Don’t believe me? Watch.

https://www.youtube-nocookie.com/embed/Q6o3qTykxKU

Wait, what was that? The Right to Extreme Stupidity League? I think I saw them downtown. They’re called Congress now.

I digress. Hugely.

Needless to say, these reruns made me an even bigger Gilda fan. What started my admiration, however, was this silly little movie that she made in 1986, with her husband Gene Wilder. Haunted Honeymoon, written and directed by Wilder (with writing assistance from Terence Marsh), was this bizarre amalgamation of comedy, horror, musical, and murder mystery filtered through a noir lens by way of the radio serial format that was so popular during the 1940s-era setting of this film’s events.

Sounds crazy, right? Throw in werewolves and Dom DeLuise in drag, plus that strangely esoteric humor that Wilder infused into all his movies and…well, I’m not really sure what you’ve got. Neither were most people. Critics panned Haunted Honeymoon and audiences didn’t really bother showing up while the film was in theaters. For a week.

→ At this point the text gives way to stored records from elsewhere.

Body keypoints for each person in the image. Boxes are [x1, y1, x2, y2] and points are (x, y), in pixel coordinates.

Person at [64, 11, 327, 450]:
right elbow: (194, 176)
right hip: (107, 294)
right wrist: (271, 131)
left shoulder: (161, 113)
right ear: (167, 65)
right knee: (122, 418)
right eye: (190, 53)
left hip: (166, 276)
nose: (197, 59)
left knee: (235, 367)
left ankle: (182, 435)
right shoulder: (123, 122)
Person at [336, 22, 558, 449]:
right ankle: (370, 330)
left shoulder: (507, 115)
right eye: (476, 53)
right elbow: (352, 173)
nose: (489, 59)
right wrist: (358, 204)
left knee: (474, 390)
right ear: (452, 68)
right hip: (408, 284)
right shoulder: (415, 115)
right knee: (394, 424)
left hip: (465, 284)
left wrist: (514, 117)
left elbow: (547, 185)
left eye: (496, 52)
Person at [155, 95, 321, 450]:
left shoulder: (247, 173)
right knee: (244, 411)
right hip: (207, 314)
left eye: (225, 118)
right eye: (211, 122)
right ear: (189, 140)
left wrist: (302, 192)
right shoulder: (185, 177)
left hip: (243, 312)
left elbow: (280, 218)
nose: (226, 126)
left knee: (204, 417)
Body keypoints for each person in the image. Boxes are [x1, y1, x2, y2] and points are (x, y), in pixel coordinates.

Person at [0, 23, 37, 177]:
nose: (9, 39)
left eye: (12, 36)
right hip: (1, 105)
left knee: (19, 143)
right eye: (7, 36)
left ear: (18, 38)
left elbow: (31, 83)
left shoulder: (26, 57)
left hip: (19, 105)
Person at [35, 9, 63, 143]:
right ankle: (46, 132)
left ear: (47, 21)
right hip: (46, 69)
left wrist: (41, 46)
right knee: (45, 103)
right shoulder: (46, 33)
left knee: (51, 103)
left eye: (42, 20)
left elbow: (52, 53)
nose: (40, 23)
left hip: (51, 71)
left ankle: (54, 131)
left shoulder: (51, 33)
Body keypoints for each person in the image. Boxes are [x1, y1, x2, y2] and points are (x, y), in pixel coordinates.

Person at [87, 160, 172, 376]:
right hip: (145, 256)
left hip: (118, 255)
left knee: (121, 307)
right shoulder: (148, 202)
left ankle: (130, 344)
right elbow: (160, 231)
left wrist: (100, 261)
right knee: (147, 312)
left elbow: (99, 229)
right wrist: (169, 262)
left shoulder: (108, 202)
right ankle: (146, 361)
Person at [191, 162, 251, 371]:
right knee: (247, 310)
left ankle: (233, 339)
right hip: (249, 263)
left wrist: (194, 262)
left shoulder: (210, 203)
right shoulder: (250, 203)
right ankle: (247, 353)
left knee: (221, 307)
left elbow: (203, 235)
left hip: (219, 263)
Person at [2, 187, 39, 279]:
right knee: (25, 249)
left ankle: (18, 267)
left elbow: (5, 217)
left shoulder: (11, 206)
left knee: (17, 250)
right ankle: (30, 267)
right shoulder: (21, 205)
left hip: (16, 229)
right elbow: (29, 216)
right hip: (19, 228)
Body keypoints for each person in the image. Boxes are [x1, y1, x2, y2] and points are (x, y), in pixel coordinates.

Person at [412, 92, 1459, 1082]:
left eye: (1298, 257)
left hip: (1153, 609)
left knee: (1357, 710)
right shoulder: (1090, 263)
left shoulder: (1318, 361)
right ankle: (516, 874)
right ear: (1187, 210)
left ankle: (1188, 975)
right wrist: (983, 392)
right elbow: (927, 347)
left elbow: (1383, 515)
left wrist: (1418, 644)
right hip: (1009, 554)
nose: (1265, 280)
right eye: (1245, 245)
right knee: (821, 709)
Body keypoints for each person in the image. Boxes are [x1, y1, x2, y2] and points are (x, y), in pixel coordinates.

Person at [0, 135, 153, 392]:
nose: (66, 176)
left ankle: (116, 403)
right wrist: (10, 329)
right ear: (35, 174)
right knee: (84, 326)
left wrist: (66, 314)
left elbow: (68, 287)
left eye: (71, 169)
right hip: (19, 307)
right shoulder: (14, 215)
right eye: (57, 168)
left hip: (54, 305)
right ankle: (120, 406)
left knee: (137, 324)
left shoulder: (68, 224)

Yes, you read that correctly.

It’s a shame, really. I think this is quite an underrated and absurd little film, full of all manner of bizarreness that appeals to my peculiar sense of humor. Admittedly, you cannot watch this movie without disconnecting whatever need for logic and plausibility that you might possess, but sometimes it’s nice to turn these parts of your brain off and allow a bit of nonsensical silliness to wash over you.

Don’t believe me? Watch.

https://www.youtube-nocookie.com/embed/SXXjGjhjTus

I’m telling you, denizens, this one is utterly crazy in that supremely Wilderian style…and Gilda was up to the task of keeping up every step of the way. Plus, the over-the-top setting, both of the house and the dinner party motif, as well as the strange cast of questionable characters with their questionable motives has always reminded me of another one of my favorite childhood movies, Clue.

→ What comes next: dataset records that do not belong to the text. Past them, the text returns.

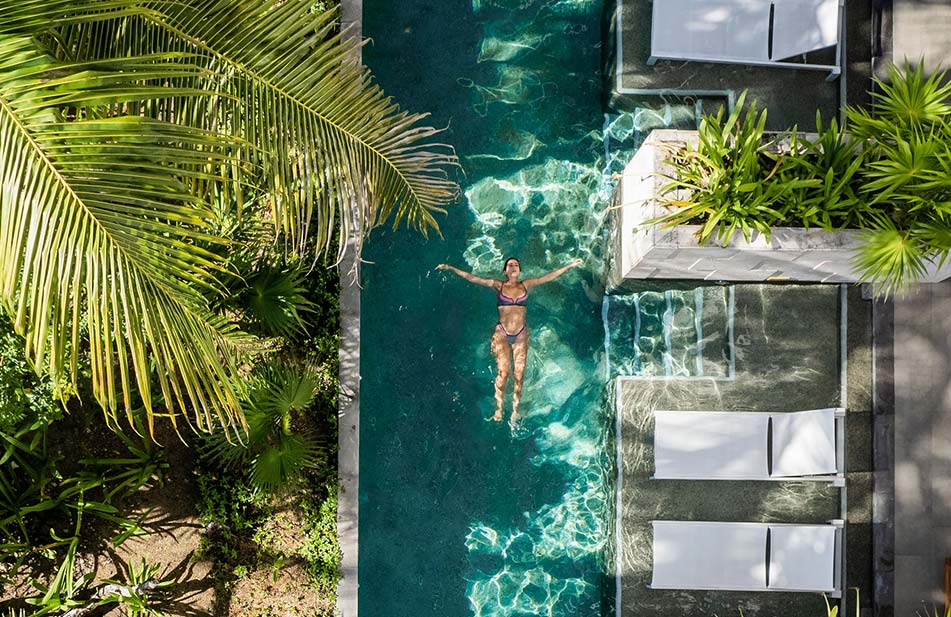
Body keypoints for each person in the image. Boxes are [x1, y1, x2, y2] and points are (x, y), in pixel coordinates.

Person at [436, 256, 584, 426]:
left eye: (516, 265)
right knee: (503, 373)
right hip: (502, 333)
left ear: (519, 270)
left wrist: (570, 265)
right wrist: (451, 268)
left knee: (519, 375)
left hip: (521, 334)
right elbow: (473, 278)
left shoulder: (526, 285)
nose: (513, 267)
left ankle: (514, 410)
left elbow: (548, 277)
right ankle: (498, 409)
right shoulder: (498, 285)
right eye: (510, 265)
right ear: (505, 271)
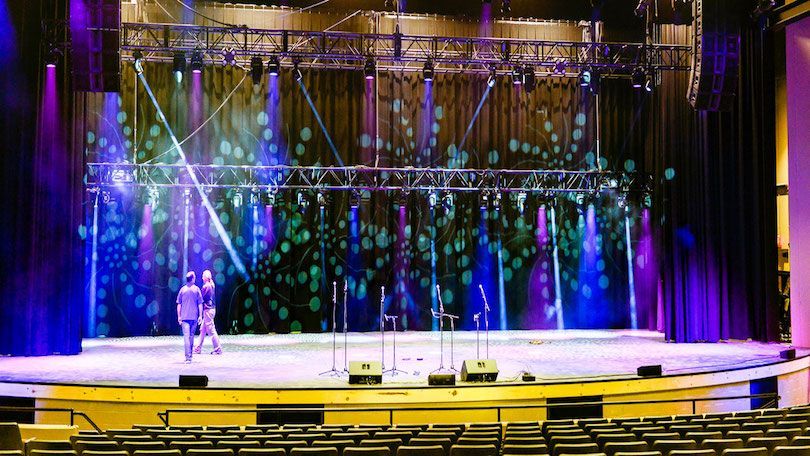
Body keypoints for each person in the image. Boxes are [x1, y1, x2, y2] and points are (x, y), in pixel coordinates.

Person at [176, 271, 203, 363]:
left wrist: (179, 316)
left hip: (184, 317)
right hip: (194, 317)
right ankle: (189, 356)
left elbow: (179, 304)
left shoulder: (182, 290)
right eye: (194, 277)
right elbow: (200, 304)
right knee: (190, 337)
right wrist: (200, 316)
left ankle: (188, 357)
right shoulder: (197, 289)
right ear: (192, 279)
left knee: (187, 337)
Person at [194, 270, 222, 355]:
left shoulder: (206, 286)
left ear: (206, 277)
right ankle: (198, 348)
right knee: (203, 330)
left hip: (208, 310)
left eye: (203, 275)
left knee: (211, 330)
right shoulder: (211, 285)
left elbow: (201, 298)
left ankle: (218, 349)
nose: (202, 277)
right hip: (211, 309)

I used to catch this movie on television all the time, either in its terribly edited format or late at night on one of the cable movie channels, but I haven’t seen it in years. I suppose since it isn’t as popular as some of Wilder’s other films like Young Frankenstein or his go as Willy Wonka, most channels don’t think to play it. Besides, how many people really want to see Dom DeLuise in a dress?

You know, besides me.

I’m not going to tell any of you that this is a “must see” film. As much as I love it for my own personal reasons, I could recommend other, better movies from Wilder’s career. I’d also recommend early SNL seasons or her one-woman Broadway show Gilda Live! for a better idea of Radner’s comedic genius. However, I have to admit that on the rare occasions that I have found this little, oft-ignored gem playing on cable, I always stop. I kind of have to. Netflix doesn’t offer it, either on DVD or streaming instantly, and I failed to buy the DVD before MGM stopped making it. Now, I have to wait patiently to find a used copy either on Amazon Marketplace or eBay that isn’t ridiculously priced. That’s okay, though. I can be very patient.